兄貴がイケメンすぎる件

兄貴は独り呟くようにそう言うと、少しだけ何かを考えるような素振りをする。



「あの…兄貴…?」



そんな兄貴にあたしが?になっていると、しばらくして兄貴がようやく口を開いて言った。



「…えっと、早月…翔太くん、やっけ」

「は、はい」

「この前のカフェん時は、ごめんな。厳しいこと言うてもうて」

「いえ、全然!全然気にしてません!」



そして翔太が兄貴の言葉に首を横に振ると、次の瞬間兄貴が…



「それと…


これからも、世奈を頼むわ」


「!!」



そう言って、翔太に向かって軽く頭を下げた。


…兄貴…



「いや、ほんまはさ、カフェで会った時翔太くんのこと正直“何やねんコイツ”って思ったけど、今は思ってへんっていうか…

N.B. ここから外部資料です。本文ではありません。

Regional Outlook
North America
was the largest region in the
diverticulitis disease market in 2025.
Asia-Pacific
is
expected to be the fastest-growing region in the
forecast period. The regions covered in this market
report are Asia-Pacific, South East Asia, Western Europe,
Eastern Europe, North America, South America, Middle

翔太くんやったら、世奈を幸せにしてやれる気がすんねん。やって前も今も、あり得んくらい素直やしな」



兄貴はそう言うと、「せやから、よろしくな」って翔太に向かって優しい顔をする。

そんな兄貴の言葉に、あたしも翔太も嬉しさが込み上げてきて…。


兄貴…許してくれるんだ。

あたしと翔太が、付き合うこと。

あんなに否定してたのに。


するとそんな兄貴の言葉が嬉しくて、あたしが「ありがとう!」って口を開きかけたら、それを遮るように翔太が言った。